Appropriations 1959 1960
General Funds $1,437,508 $1,589,279
Special Funds 153,500 179,500
Totals $1,591,008 $1,768,779
Staff: 215 (as allowed in the General Funds Budget)
18 State Use Industries Funds
48 Public Works Operations Funds
MARYLAND STATE REFORMATORY FOR MALES
Clement J. Ferling, Superintendent
Route 3, Hagerstown (Washington County)
Telephone: Regent 3-2800 (Hagerstown)
The Maryland State Reformatory for Males was established in 1945
at the penal institution originally established as the State Penal Farm
in 1931. The Reformatory is a minimum security institution.
The Courts commit male offenders from 16 to 25 to the Reformatory
for indeterminate sentences. Although the Reformatory is primarily
for youthful offenders, the Board of Correction may transfer to it
prisoners of any age from the House of Correction or the Penitentiary.
The Board may also transfer incorrigible and unmanageable inmates
of the Reformatory to other institutions.

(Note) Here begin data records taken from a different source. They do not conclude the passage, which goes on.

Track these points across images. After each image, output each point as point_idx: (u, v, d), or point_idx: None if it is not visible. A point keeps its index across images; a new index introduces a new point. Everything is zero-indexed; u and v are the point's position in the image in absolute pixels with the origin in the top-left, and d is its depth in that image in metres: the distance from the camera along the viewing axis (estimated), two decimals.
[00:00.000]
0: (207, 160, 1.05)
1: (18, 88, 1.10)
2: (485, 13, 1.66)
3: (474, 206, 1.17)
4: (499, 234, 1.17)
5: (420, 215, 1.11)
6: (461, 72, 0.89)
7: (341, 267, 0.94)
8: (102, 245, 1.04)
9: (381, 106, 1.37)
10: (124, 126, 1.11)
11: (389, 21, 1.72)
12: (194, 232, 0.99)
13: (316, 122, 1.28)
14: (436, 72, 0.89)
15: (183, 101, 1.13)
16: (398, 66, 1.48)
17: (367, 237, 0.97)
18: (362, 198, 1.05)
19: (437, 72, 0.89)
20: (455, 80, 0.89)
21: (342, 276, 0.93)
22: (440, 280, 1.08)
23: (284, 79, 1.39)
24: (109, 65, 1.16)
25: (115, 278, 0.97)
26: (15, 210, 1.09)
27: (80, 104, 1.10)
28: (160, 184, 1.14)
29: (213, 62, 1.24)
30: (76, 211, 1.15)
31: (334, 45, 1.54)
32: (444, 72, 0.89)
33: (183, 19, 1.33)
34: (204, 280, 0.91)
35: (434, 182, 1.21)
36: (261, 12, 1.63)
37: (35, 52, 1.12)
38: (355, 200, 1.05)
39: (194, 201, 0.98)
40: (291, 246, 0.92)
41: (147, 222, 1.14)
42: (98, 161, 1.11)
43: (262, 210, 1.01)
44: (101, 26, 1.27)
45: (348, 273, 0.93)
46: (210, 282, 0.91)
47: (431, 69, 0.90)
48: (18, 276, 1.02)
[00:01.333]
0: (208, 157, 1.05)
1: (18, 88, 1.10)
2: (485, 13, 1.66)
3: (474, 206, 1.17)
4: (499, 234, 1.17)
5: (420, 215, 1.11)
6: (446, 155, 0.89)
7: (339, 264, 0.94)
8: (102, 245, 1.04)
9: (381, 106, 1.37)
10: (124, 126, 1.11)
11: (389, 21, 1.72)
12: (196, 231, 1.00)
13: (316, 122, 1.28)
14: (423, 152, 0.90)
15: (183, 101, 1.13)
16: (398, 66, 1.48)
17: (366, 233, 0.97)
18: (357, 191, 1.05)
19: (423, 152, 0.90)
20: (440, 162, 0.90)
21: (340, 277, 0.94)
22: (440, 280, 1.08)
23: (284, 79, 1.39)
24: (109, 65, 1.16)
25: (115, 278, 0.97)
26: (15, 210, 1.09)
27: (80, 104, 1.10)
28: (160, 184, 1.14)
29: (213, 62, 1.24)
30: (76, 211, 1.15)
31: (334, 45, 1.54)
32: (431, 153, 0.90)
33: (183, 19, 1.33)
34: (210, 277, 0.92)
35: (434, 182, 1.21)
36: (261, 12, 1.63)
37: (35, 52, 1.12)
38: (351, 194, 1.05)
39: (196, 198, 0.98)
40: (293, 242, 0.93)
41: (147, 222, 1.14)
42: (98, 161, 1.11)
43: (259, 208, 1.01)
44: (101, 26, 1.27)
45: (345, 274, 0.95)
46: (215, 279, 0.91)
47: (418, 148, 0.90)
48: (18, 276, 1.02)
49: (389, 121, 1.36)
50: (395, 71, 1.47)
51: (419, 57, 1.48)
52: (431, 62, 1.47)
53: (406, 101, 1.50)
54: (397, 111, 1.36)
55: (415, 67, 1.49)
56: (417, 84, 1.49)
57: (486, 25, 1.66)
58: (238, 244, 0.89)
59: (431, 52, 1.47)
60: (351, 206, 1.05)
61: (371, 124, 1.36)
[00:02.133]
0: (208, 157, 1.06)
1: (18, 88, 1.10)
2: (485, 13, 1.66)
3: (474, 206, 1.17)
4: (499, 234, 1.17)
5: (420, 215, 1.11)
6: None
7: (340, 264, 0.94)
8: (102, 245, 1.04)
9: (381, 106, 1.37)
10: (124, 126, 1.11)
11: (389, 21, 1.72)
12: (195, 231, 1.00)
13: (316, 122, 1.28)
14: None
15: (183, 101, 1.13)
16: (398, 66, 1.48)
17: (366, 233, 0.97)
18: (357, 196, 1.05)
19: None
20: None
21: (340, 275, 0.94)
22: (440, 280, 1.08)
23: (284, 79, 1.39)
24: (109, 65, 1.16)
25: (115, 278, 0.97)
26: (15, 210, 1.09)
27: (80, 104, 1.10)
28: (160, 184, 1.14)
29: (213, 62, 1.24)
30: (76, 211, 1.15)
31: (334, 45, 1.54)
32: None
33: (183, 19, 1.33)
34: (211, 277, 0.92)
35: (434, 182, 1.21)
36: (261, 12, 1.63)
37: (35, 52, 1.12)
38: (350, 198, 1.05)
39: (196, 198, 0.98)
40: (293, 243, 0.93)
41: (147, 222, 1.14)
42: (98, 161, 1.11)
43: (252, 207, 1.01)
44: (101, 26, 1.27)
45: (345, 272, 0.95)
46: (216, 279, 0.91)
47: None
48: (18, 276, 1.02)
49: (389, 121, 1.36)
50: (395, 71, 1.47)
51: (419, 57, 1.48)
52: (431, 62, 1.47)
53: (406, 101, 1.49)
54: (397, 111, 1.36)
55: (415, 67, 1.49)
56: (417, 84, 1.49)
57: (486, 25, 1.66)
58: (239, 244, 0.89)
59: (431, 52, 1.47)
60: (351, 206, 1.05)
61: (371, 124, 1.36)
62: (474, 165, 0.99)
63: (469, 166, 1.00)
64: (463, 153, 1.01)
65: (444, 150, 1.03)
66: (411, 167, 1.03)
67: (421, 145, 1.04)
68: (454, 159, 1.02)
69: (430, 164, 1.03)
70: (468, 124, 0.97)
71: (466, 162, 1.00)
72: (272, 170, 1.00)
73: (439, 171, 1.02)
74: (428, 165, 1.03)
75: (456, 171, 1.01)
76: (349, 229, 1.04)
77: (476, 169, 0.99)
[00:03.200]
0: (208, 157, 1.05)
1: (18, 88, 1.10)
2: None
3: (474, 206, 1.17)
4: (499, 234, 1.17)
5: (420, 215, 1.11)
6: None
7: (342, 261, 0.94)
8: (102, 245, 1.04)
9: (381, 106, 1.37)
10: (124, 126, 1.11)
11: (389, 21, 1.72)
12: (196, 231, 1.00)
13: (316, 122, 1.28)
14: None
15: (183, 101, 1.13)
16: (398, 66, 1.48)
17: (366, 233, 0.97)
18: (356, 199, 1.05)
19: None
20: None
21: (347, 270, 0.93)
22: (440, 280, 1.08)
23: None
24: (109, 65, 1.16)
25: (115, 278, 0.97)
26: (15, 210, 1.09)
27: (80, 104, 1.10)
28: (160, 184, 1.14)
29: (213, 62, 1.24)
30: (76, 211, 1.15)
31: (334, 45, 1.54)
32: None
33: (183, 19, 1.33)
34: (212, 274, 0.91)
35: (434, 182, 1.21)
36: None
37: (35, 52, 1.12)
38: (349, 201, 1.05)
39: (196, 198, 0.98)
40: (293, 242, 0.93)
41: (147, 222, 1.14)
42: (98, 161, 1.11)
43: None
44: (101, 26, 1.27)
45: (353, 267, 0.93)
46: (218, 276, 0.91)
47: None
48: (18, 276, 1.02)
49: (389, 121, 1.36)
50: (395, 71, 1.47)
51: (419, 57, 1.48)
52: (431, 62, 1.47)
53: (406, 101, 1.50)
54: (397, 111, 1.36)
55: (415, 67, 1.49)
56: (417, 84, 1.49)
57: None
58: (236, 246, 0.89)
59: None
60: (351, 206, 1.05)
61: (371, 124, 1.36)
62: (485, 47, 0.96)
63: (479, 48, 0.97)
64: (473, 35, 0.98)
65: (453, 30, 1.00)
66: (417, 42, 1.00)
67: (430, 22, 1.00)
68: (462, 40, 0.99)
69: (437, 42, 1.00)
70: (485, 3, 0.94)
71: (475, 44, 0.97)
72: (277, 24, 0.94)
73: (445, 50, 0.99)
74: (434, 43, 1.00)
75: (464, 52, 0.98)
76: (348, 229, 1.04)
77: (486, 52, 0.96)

The Reformatory gives regular instruction in basic education as well
as in the vocational and industrial arts. A psychologist aids in classi-
fying and examining inmates. Located on a 1,119-acre farm, the Re-
formatory maintains a dairy cattle herd which supplies dairy products
to this and other State institutions. A cannery, metal shop, brush shop,
sewing shop, and bookbindery also operate as State Use Industries.